Diablo is also famous for its multiplayer online accessibility, though the opportunity to team up or spar with like-minded Diablo-loving strangers from across the globe proved to be a double-edged sword. Blizzard's free service, Battle Net, suffered from the hard-to-eradicate hacking, cheating and playerkilling problems that have continued to afflict large-scale online games ever since. The fault lies more in the vulnerability of online systems generally rather than in Diablo itself, but to play Diablo on a local network with a group of up to three friends is always thrilling in the classic Gauntlet style. Crucially for Diablo's longevity, I believe the game remains at its most compulsive and enthralling as a single-player experience. The design of fully-randomised dungeon mazes and treasures, with certain set features such as the incidence of quests, succeeds in creating a distinct world and new set of challenges each time you play.
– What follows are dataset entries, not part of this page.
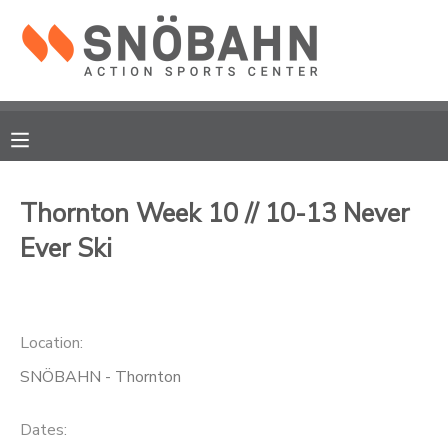
MY ACCOUNT
OVERVIEW
RESERVATIONS
FINANCES
MAKE A PAYMENT
Thornton Week 10 // 10-13 Never
Ever Ski
DOCUMENT CENTER
MESSAGE CENTER
Location:
CAMP STORE
SNÖBAHN - Thornton
ONLINE STORE
Dates: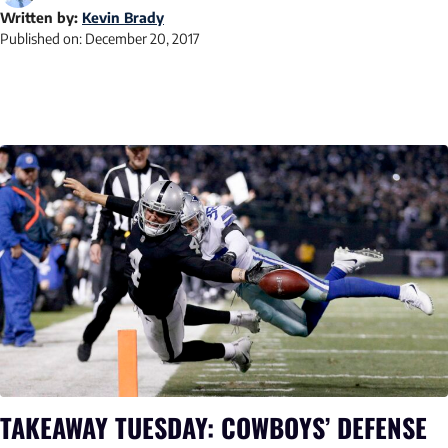
Written by:
Kevin Brady
Published on:
December 20, 2017
TAKEAWAY TUESDAY: COWBOYS’ DEFENSE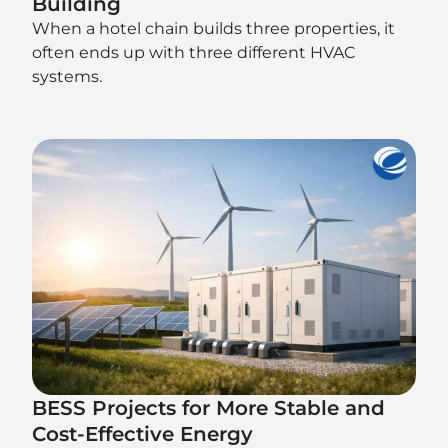
Building
When a hotel chain builds three properties, it
often ends up with three different HVAC
systems.
BESS Projects for More Stable and
Cost-Effective Energy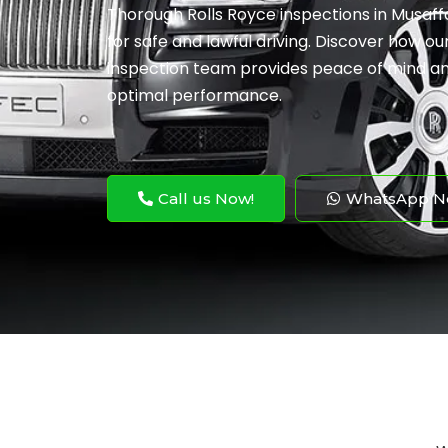
Thorough Rolls Royce inspections in Musaf
for safe and lawful driving. Discover how ou
inspection team provides peace of mind an
optimal performance.
Call us Now!
WhatsApp N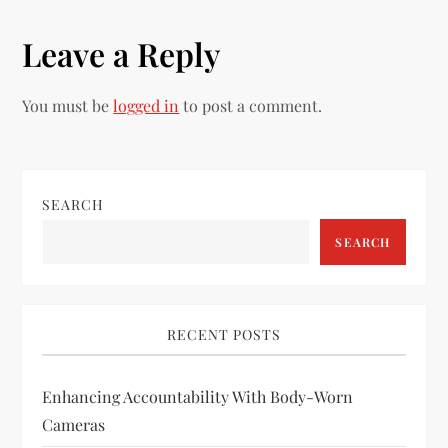
t
Leave a Reply
n
You must be
logged in
to post a comment.
a
v
i
SEARCH
SEARCH
g
a
RECENT POSTS
t
i
Enhancing Accountability With Body-Worn
Cameras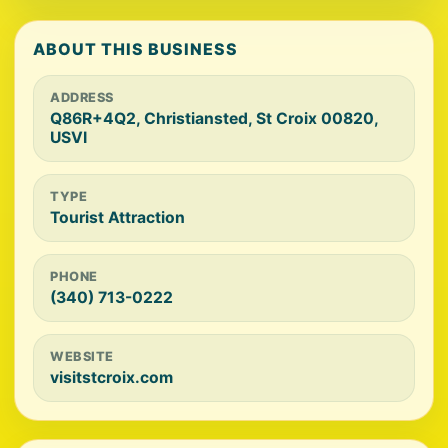
ABOUT THIS BUSINESS
ADDRESS
Q86R+4Q2, Christiansted, St Croix 00820,
USVI
TYPE
Tourist Attraction
PHONE
(340) 713-0222
WEBSITE
visitstcroix.com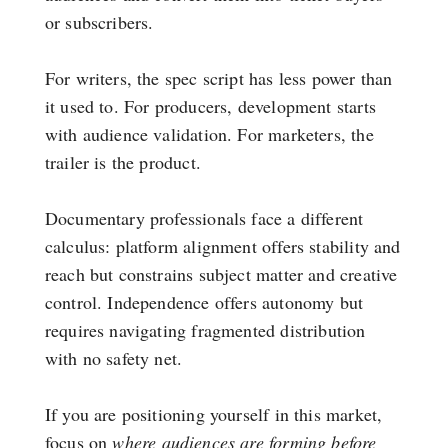
or subscribers.
For writers, the spec script has less power than
it used to. For producers, development starts
with audience validation. For marketers, the
trailer is the product.
Documentary professionals face a different
calculus: platform alignment offers stability and
reach but constrains subject matter and creative
control. Independence offers autonomy but
requires navigating fragmented distribution
with no safety net.
If you are positioning yourself in this market,
focus on
where audiences are forming before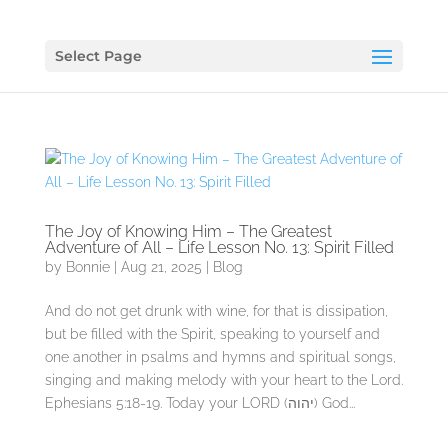
Select Page
The Joy of Knowing Him – The Greatest
Adventure of All – Life Lesson No. 13: Spirit Filled
by
Bonnie
|
Aug 21, 2025
|
Blog
And do not get drunk with wine, for that is dissipation,
but be filled with the Spirit, speaking to yourself and
one another in psalms and hymns and spiritual songs,
singing and making melody with your heart to the Lord.
Ephesians 5:18-19. Today your LORD (יהוה) God...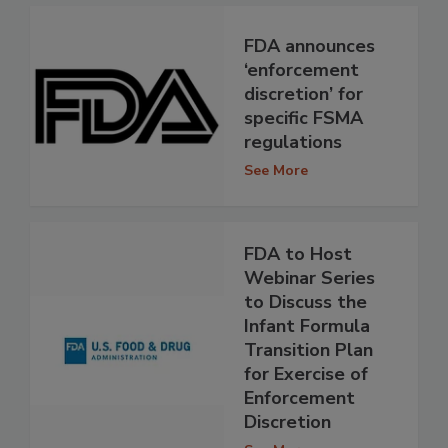
FDA announces
‘enforcement
discretion’ for
specific FSMA
regulations
See More
FDA to Host
Webinar Series
to Discuss the
Infant Formula
Transition Plan
for Exercise of
Enforcement
Discretion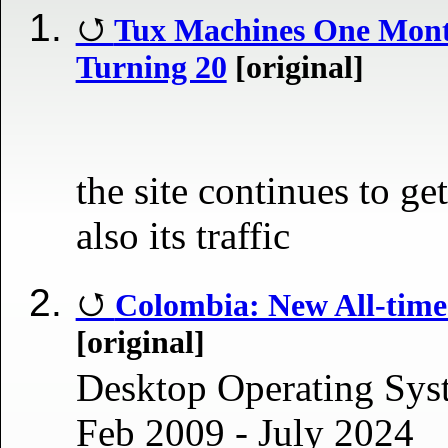
Tux Machines One Mont
Turning 20
[original]
the site continues to get
also its traffic
Colombia: New All-tim
[original]
Desktop Operating Sys
Feb 2009 - July 2024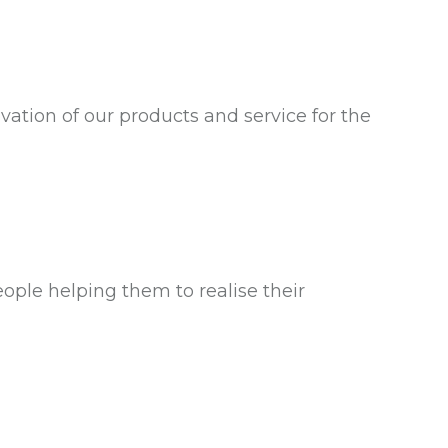
ation of our products and service for the
ple helping them to realise their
Besides, your friends don't want to stand around while you decide which permutation of magical bow and amulet will increase your damage by five whilst still setting off the colour of your eyes.
The only class for whom the randomisation can backfire is the sorcerer. The warrior or rogue cannot fail to develop their key universally-damaging skills (melee and missile respectively) in any game, but the sorcerer finds his spell-casting abilities tied to the whim of which spell books and staves turn up, and since monsters can prove resistant to particular spell attacks - lightning, fire or magical - you can find your sorcerer unpleasantly stuck on a dungeon level where you can barely scratch anything. This is the only real problem I've ever encountered in an otherwise brilliantly judged game.
When Diablo's sequel eventually arrived, dogged as it was by an unfair hype machine of Metal Gear Solid 2 proportions, the essence of the original game came under the spotlight anew. I think Diablo decided upon its nature and got its priorities right the first time out. Its potentially unwieldy RPG machinery was threaded into gameplay of contrasting elegance and simplicity, and a beautiful atmosphere of evil; this simple/ complex duality is the game's whole point, and the reason for its spectacular success. But with human nature being what it is, we all instinctively shamble towards what we don't already possess, often in spite of what we know. So Diablo's sequel cranked up the scale and the complexity, and whilst it was heralded as a miracle upon arrival, the longer-term response was: 'It's the same, but it's also too big, too tedious.'
Few people remember or care about the details of Diablo's story. You don't need to - it's archetypal. You're the hero. Diablo's the villain. There's a godforsaken labyrinth between you and him. You tool up, you go down there, you fight your way through one dungeon after another, and eventually you slay him. If anything sums up Diablo's pleasing obsessiveness as it drives you towards this one goal, it's the fact that you spend the majority of the game clicking the one mouse button over and over. As chaotic hack and slash combat, as an exceptionally addictive RPG embracing the eternal hunt for experience points, more levels and more exotic equipment, and as a journey through a memorably hellish world, Diablo is one of the great elemental fantasy gaming experiences.